Though Mariola is sure to respect the boundaries of her guests, she believes it’s important to make sure they know she’s open to helping whenever they need it. To her, helping as a host can be anything from being a listening ear to a travel guide; whether they want to share their stories or simply ask for recommendations in the area, she’s there for them. A few of her guests have turned into colleagues; since Mariola hosts several properties, when a few guests asked if she knew where to find cleaning jobs, Mariola offered them jobs herself.
Some guests she rarely meets, and some she’s formed lasting friendships with. To her, both are success stories. One of Mariola’s guests kept to herself for the duration of her stay. Around a month after she checked out, the woman messaged Mariola asking for her personal address. Mariola didn’t think much of it, but happily provided the information. The next morning, the woman rang the bell at Mariola’s flat, with some chocolates and a fragrant bundle of lavender as a thank you gift. Mariola was touched; she never expected such a gesture, but she will never forget the kindness.  

When another family invited her and her son into their flat, she was surprised in a different kind of way. The family served them pancakes, thin and crepe-like with different jams and honey to compliment the slightly sour taste of the bubble-filled pancakes. The family shared that they made these pancakes with sourdough starter they brought all the way from home. Mariola was so shocked; given only a few hours to pack up their lives and flee, the family had grabbed the sourdough along with their other prized possessions.
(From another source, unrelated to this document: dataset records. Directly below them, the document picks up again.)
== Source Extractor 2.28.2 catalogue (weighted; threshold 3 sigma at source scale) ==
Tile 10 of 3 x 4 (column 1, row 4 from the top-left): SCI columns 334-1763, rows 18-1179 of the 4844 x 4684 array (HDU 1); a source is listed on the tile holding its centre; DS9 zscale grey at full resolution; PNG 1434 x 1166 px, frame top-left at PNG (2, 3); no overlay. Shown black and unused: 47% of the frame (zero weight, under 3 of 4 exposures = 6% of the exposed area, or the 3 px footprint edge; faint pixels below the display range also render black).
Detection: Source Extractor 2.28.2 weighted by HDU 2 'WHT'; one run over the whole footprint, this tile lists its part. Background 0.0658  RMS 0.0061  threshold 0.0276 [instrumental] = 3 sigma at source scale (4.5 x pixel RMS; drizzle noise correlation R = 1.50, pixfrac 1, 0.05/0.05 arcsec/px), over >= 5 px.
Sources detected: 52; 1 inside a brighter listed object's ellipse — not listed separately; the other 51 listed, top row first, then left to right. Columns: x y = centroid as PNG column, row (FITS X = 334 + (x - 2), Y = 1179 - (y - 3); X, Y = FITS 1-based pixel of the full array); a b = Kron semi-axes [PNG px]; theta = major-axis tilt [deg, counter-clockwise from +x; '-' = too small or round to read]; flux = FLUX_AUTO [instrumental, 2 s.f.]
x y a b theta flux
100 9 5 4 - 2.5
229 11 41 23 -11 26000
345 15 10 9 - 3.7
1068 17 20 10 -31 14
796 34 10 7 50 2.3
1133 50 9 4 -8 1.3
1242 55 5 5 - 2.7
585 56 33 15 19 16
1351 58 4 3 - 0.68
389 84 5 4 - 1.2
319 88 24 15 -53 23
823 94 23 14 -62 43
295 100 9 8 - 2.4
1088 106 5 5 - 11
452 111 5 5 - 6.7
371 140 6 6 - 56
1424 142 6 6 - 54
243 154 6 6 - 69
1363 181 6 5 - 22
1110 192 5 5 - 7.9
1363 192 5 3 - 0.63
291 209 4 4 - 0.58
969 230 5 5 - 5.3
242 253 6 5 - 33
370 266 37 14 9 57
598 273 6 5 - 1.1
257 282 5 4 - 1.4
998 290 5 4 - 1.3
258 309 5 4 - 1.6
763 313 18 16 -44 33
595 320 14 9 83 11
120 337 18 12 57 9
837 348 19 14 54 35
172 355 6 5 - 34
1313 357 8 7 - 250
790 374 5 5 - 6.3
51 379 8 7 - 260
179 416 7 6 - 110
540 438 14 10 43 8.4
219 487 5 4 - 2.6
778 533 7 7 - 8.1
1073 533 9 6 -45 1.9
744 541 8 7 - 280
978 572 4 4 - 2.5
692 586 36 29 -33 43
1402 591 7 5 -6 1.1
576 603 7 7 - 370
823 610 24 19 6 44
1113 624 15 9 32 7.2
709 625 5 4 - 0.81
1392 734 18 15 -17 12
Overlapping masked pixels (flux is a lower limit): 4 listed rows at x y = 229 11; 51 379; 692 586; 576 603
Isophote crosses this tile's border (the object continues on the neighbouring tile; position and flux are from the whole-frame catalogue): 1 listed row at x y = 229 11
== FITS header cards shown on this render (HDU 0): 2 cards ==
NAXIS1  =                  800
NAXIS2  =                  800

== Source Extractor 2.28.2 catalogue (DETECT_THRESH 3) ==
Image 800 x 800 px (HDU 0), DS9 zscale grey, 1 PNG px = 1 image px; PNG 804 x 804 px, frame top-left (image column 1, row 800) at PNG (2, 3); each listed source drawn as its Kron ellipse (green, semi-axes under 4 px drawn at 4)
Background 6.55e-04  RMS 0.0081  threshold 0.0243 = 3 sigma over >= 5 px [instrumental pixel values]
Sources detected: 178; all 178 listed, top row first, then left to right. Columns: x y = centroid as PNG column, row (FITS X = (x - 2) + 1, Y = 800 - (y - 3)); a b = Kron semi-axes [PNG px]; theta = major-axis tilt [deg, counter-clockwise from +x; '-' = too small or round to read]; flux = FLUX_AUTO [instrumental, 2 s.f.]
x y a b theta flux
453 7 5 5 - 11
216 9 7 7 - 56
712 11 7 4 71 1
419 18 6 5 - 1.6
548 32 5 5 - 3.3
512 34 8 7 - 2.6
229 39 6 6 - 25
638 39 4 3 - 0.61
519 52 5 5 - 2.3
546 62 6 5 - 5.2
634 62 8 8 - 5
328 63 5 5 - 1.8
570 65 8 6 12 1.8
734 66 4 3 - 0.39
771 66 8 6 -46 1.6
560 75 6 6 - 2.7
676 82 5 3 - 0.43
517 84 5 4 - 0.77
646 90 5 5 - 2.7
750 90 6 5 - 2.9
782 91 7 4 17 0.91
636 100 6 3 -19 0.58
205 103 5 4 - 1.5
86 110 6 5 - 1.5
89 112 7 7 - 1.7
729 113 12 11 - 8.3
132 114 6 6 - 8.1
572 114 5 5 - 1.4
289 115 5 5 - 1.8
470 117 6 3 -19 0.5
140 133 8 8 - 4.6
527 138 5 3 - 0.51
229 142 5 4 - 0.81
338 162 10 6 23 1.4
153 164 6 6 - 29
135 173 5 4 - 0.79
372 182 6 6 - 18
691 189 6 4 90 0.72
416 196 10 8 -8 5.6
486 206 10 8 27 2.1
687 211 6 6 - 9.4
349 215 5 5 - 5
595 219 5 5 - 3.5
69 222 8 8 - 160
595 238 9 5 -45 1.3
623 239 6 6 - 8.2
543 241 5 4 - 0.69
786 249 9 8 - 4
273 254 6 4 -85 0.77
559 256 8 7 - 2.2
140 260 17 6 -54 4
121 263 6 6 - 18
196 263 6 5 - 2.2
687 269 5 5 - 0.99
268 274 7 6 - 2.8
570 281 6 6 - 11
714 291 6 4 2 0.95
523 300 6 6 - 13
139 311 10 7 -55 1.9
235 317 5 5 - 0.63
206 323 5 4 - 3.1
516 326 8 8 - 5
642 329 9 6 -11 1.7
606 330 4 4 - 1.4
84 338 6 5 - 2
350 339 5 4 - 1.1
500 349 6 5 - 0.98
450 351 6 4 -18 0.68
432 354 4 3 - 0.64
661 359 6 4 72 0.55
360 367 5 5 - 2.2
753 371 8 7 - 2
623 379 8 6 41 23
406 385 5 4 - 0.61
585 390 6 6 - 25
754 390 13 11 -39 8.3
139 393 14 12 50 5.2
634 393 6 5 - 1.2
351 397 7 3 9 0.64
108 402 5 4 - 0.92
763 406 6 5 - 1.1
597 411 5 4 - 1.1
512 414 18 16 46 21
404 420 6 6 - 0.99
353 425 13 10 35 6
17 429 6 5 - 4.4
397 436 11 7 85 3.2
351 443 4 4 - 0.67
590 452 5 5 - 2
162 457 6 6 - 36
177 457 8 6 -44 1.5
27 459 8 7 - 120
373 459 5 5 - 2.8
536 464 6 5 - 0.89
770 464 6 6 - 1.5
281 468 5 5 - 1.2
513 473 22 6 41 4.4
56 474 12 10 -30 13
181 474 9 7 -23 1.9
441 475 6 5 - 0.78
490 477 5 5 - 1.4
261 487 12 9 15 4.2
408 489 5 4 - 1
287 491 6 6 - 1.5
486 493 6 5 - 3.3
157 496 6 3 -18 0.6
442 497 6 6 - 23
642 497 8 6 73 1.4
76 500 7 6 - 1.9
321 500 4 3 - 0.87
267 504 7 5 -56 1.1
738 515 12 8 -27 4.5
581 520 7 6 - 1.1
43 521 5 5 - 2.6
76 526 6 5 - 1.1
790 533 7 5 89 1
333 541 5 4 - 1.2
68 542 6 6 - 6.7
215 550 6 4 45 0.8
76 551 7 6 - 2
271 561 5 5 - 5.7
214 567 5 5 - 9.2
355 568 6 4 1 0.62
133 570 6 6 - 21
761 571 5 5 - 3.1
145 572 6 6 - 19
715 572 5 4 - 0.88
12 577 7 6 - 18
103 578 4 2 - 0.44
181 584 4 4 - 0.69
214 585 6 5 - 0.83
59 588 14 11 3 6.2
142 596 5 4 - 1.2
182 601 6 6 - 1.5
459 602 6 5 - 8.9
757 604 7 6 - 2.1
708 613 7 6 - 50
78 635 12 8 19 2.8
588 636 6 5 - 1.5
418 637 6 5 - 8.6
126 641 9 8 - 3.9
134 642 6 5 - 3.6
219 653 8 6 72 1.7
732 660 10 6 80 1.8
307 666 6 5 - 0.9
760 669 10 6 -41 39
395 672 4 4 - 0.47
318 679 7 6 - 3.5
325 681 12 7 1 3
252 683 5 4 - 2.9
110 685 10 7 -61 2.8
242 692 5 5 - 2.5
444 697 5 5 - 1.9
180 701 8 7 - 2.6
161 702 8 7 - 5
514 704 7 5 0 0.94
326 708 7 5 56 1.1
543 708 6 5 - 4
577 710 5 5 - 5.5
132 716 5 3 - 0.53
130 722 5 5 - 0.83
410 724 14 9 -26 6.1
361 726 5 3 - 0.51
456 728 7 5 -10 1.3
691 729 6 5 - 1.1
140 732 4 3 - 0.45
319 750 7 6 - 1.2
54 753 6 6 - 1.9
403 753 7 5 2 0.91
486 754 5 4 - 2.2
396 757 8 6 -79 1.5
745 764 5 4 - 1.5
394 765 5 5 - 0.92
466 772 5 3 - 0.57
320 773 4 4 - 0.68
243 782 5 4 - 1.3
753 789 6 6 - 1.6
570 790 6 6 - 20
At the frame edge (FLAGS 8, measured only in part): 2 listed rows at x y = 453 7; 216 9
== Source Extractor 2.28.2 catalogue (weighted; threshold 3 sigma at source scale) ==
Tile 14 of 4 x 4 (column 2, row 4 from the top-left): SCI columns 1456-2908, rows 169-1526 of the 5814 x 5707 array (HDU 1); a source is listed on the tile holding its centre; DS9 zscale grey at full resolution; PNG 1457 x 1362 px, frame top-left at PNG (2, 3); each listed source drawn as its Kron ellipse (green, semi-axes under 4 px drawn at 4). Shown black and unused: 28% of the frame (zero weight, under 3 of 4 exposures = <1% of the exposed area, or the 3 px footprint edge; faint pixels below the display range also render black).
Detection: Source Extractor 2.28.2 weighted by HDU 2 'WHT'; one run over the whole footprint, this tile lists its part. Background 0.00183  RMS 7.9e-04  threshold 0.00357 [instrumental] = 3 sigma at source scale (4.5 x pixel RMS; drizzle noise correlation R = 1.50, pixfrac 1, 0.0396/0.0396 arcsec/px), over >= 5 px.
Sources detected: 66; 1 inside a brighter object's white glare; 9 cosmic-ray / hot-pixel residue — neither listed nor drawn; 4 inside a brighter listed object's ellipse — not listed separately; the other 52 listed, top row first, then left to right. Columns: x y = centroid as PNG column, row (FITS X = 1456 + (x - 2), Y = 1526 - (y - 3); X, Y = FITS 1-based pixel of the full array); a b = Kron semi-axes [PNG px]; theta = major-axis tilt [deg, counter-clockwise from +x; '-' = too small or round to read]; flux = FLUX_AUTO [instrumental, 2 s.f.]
This starter was a part of their culture and their identity as Ukrainians. Each family’s starter is a little different, they explained, with a slightly different flavor to it, based on active fermentation cultures passed down through their family for many years. Mariola felt so privileged to have been invited in on that legacy.  

With each of these stories of connection, Mariola cautions that every family is different and has faced things she will likely never understand. She shared that when guests feel very reserved, she knows that “it doesn’t mean they are not grateful it’s just that their current conditions don’t allow them to express those feelings.” One family from the eastern part of Ukraine stayed with her for about a month before finding another more permanent place to stay. Mariola got to know one of the ladies in the family who was a Russian speaker, Irina. Mariola speaks Russian, so she was happy to chat with Irina whenever she wanted. “She never spoke about where she came from or what happened,” Mariola said, but she did ask for work to keep her mind occupied. The woman joined Mariola’s Airbnb team as a cleaner and was happy to be able to keep busy. They didn’t talk much, Mariola said, but Mariola and Irina would take long walks around the city together, just spending time in each other’s company.  

After several months, Irina was ready to share some of her story. Irina spoke about leaving only with their heavy winter clothes and what they could carry. Russian soldiers were invading the village next to theirs and they knew their town would come next. They left quickly, walking for 24 hours with Irina’s two-year-old grandson in their arms, before finally finding a route into Poland. Though she never expected it, Mariola is happy to know that Irina is finally comfortable enough to share some of her family’s experiences. From shared pancakes to lavender gifts, for Mariola, the host experience has been so much more than offering a place to stay. It’s been a way to make friends, be helpful, and simply be there. And perhaps more than anything, these stays have been a place to rest, recover, and begin to heal.